É fato que os países com menos inflação crescem mais e têm juros reais menores. Uma política monetária comprometida com as metas é um remédio amargo que deve ser tomado por pouco tempo e apenas porque permite juros reais baixos por muito tempo no futuro.
O ponto é que a inconseqüência do neopopulismo faz com que suas propostas tenham pouco eco. É notório seu fracasso. Vivemos outros tempos, nos quais a racionalidade predomina. A sociedade entende que a economia é regida pela lógica, restrições, equações, oferta e demanda, que não se submetem a discursos inflamados sem substância.
A política adotada pelo governo tem falhas que devem ser corrigidas, mas está mostrando bons resultados. A taxa de crescimento do PIB será a maior dos últimos quatro governos, a economia está mais blindada em relação aos efeitos de crises e os horizontes do país estão se alargando. Mais importante é que as perspectivas estão melhorando. Podemos e devemos ambicionar mais para os anos seguintes.
Em vez de ser mudada, a política adotada deve ser aprofundada: abolindo mordomias, coibindo abusos, acabando com a corrupção, eliminando privilégios imorais, investindo apenas nos gargalos da infra-estrutura, expandindo a educação, melhorando o quadro regulatório, adotando políticas setoriais adequadas, diminuindo a inflação etc.
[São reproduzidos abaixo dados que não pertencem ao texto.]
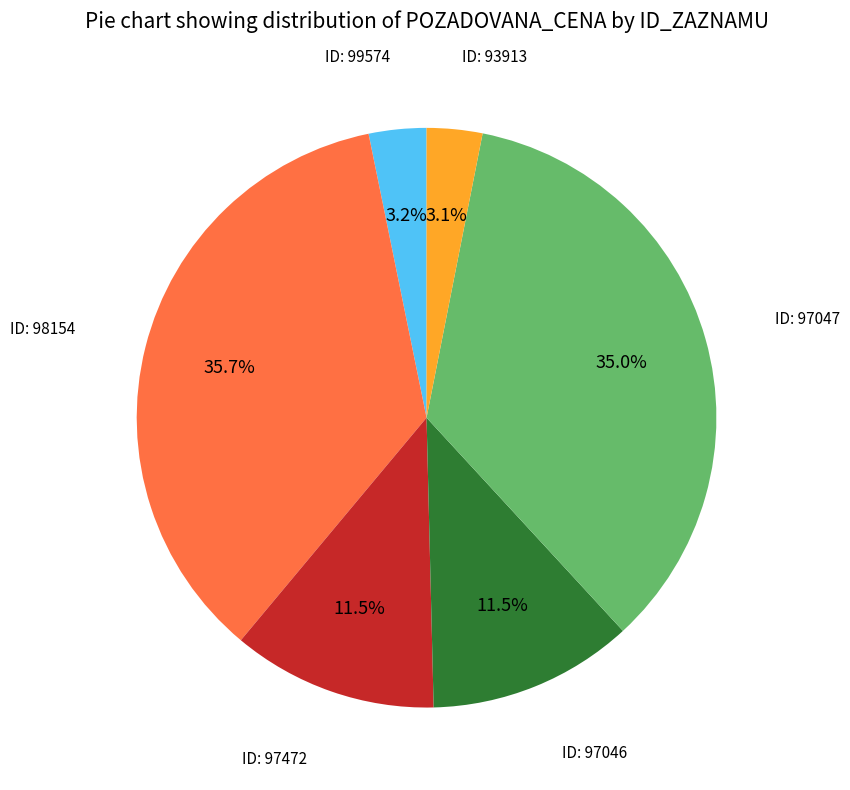

Is there a majority slice in this chart?

No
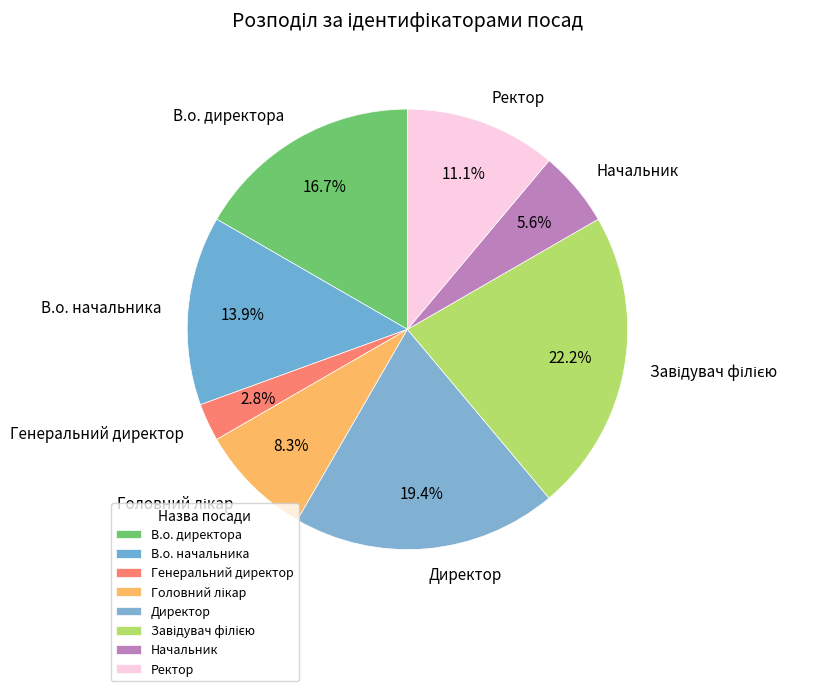

Combined, do Ректор and Генеральний директор account for over 50%?

No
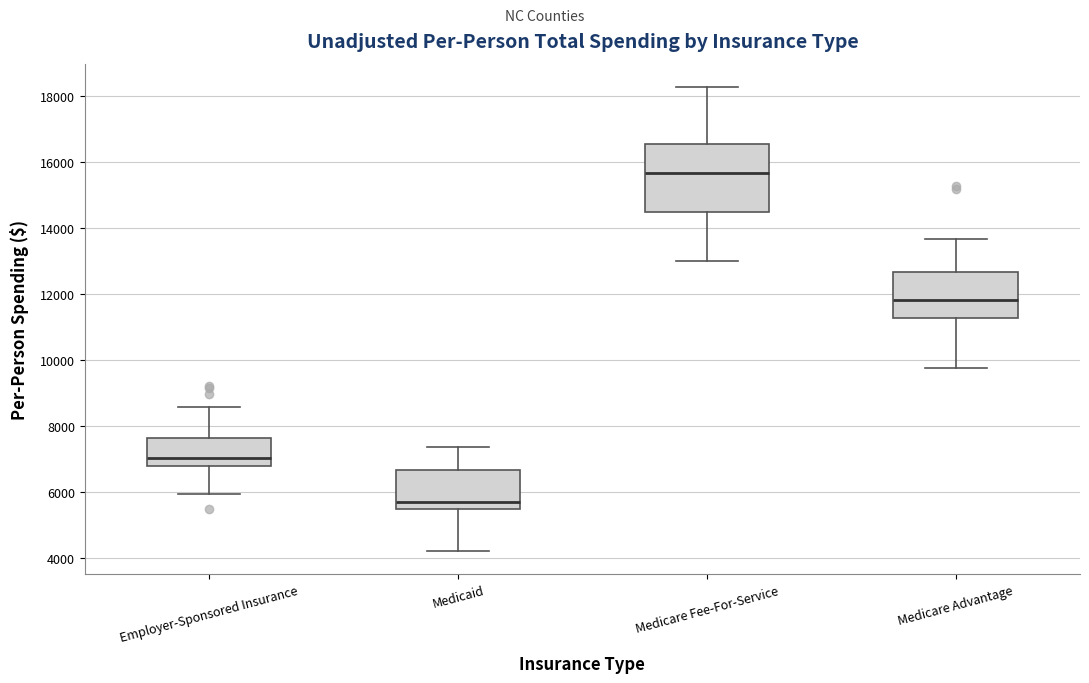

Reading left to right, transcribe this box plot: for each box, give where its median line is, the range the box spans, and where its two whiskers end, as read against the y-axis. The values are not printed on the chart, so give them approximately, as read against the axis.

Employer-Sponsored Insurance: median 7000, box 6800 to 7600, whiskers 6000 to 8600
Medicaid: median 5800, box 5400 to 6600, whiskers 4200 to 7400
Medicare Fee-For-Service: median 15600, box 14400 to 16600, whiskers 13000 to 18200
Medicare Advantage: median 11800, box 11200 to 12600, whiskers 9800 to 13600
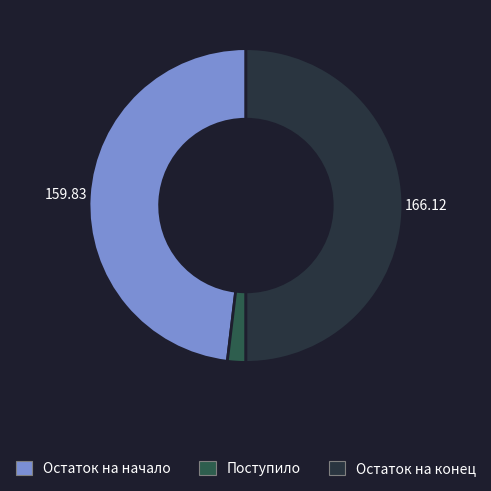

How many segments does this pie chart have?

3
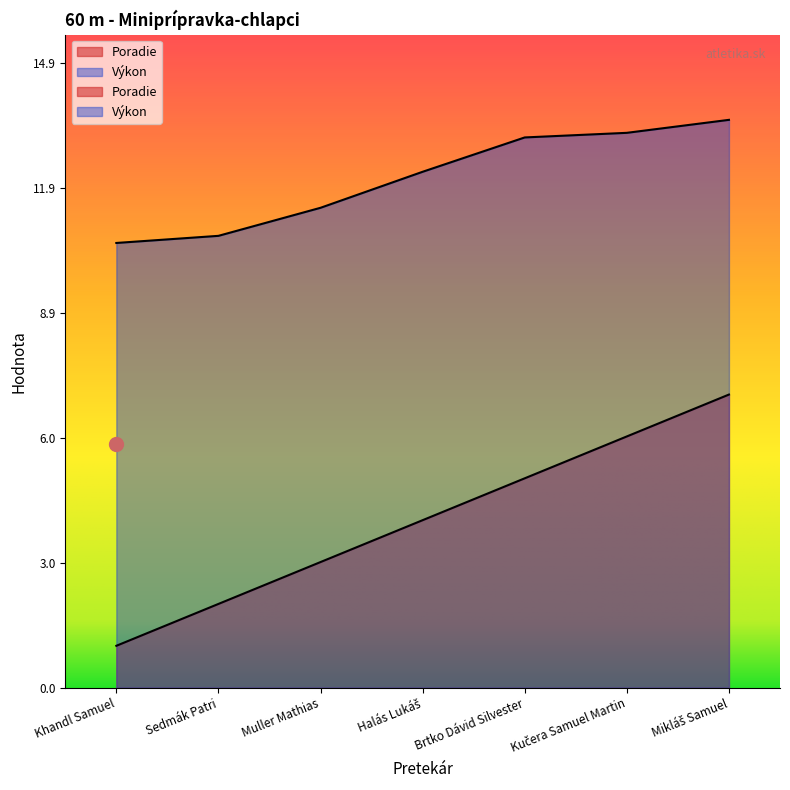

What is the total value across all series at Sedmák Patri?

12.8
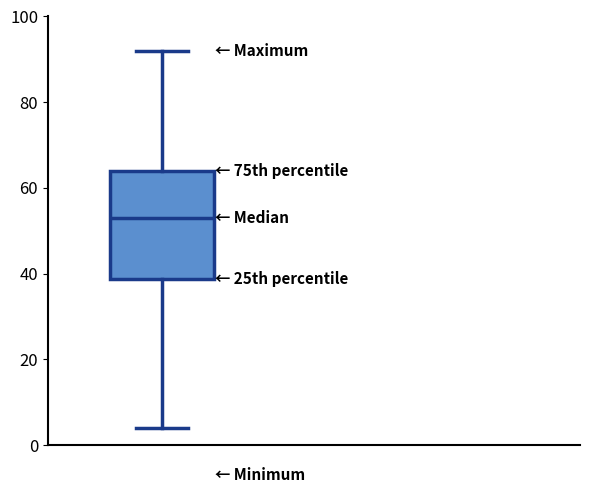

Read this box plot against the y-axis: the position of the median line, the range covered by the box, and the ends of both whiskers. The values are not printed on the chart, so give them approximately, as read against the axis.

median 54, box 38 to 64, whiskers 4 to 92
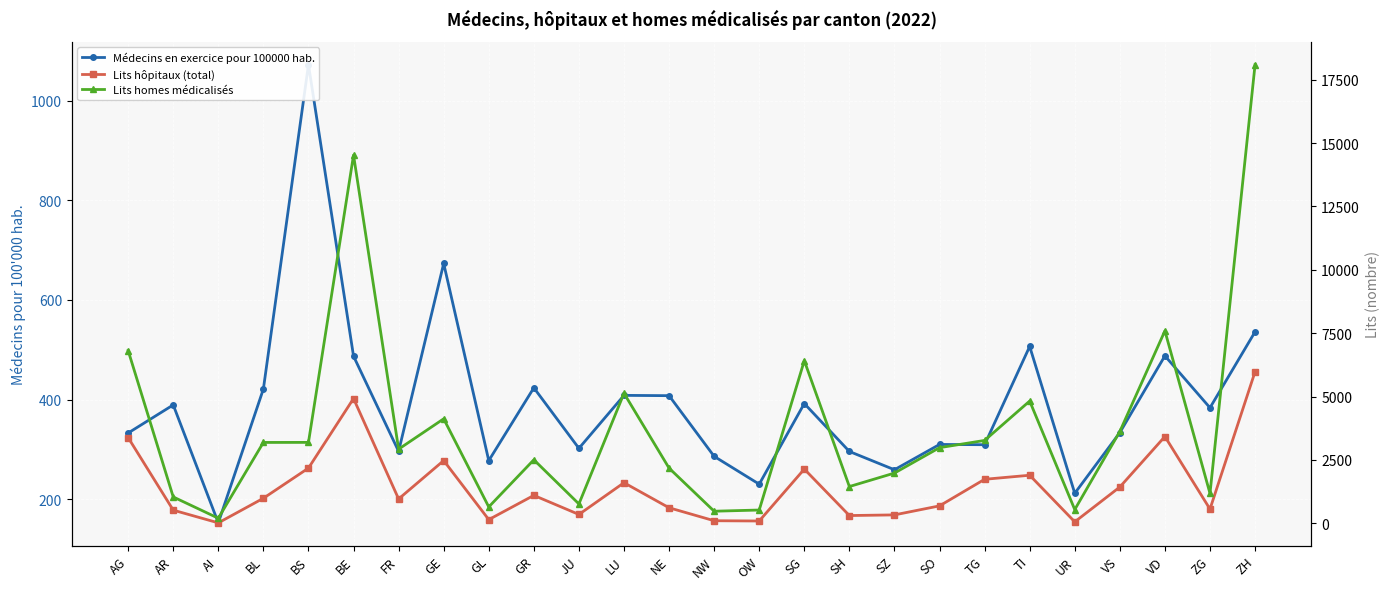

True or false: Lits homes médicalisés and Lits hôpitaux (total) cross at least once.

False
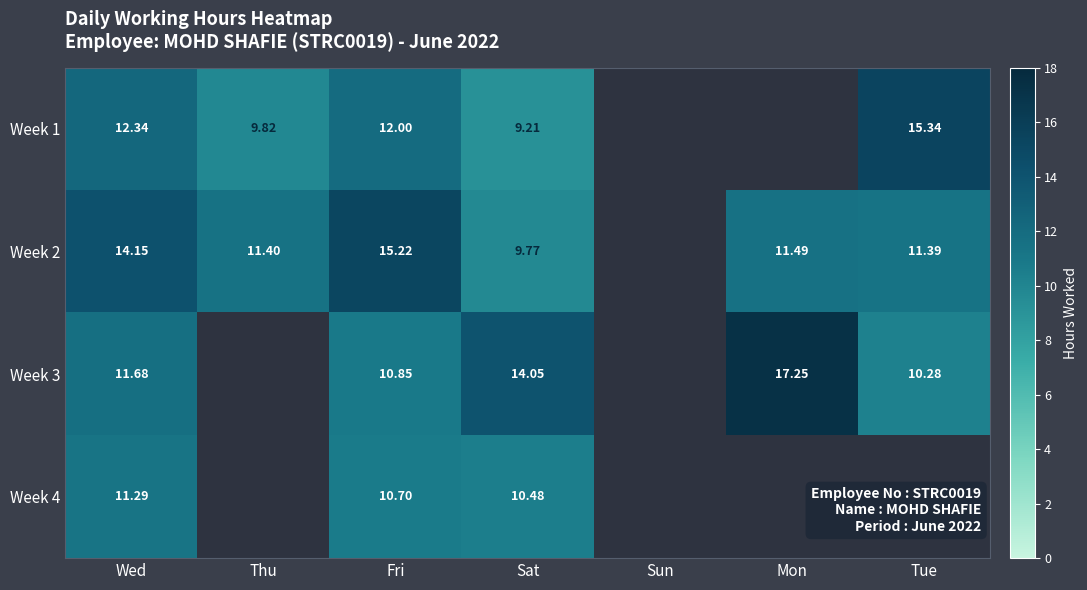

How many series are shown in this chart?

4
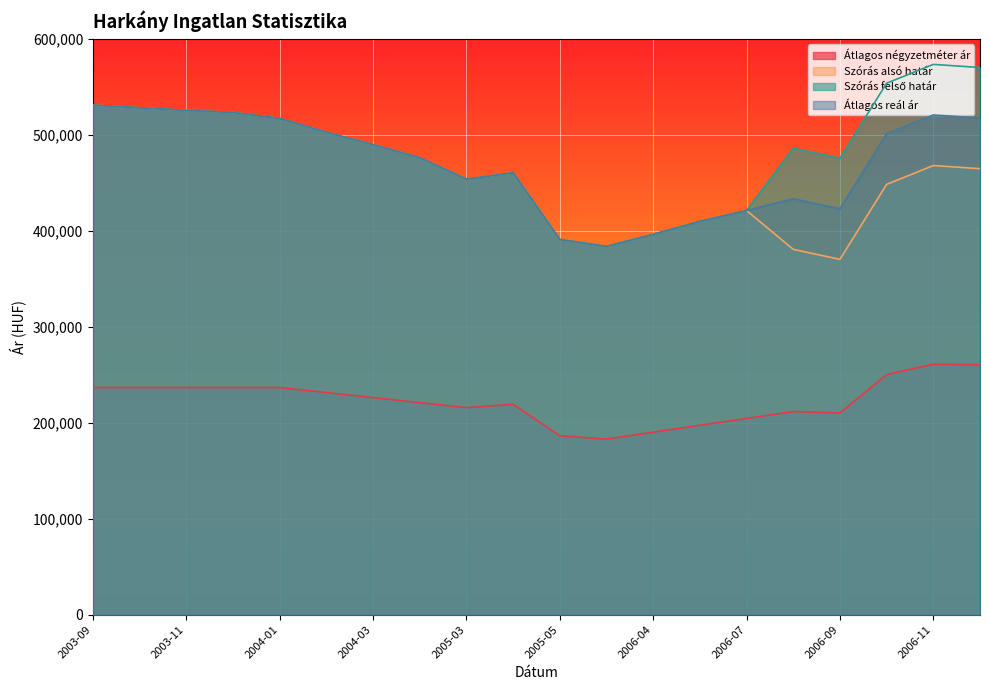

What is the difference between the second highest and second lowest values in the Szórás alsó határ series?

147491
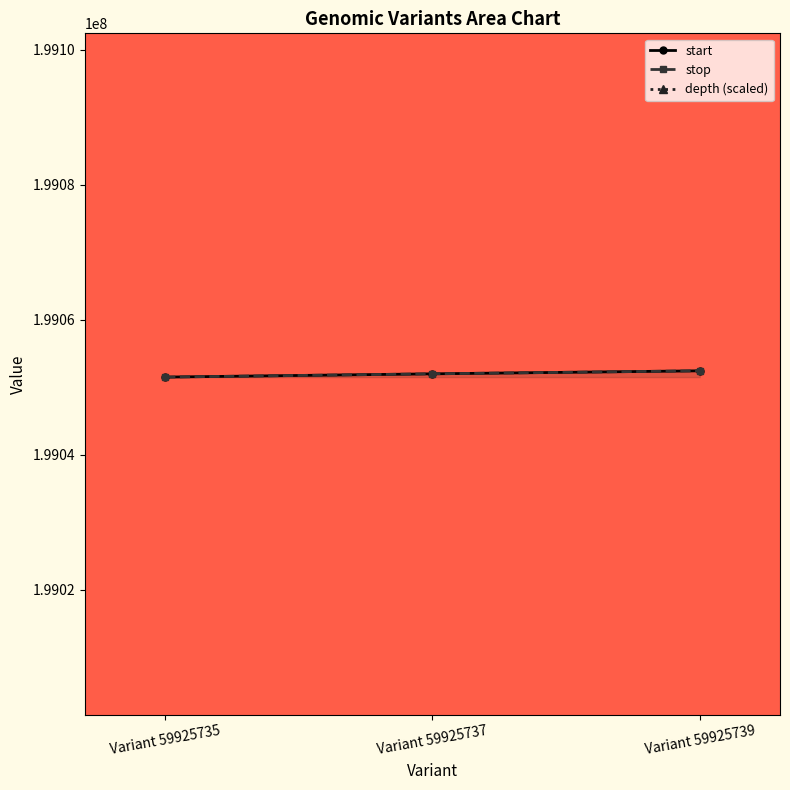

At which label is stop closest to 199051963?

Variant 59925737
Basta olhar a experiência de outros países para ver que é uma fórmula que funciona. Um crescimento sustentado a taxas elevadas exige uma estratégia que esteja fundamentada em premissas sólidas e apresente coerência para que a economia brasileira retome níveis de crescimento compatíveis com seu potencial. Atalhos inconseqüentes devem ser evitados.
Somente uma retomada consistente e balanceada do crescimento viabilizará uma redução duradoura da pobreza e um aumento de oportunidades para todos os brasileiros.


Roberto Luis Troster, 54, é economista-chefe da Febraban (Federação Brasileira dos Bancos) e professor titular da PUC-SP (Pontifícia Universidade Católica).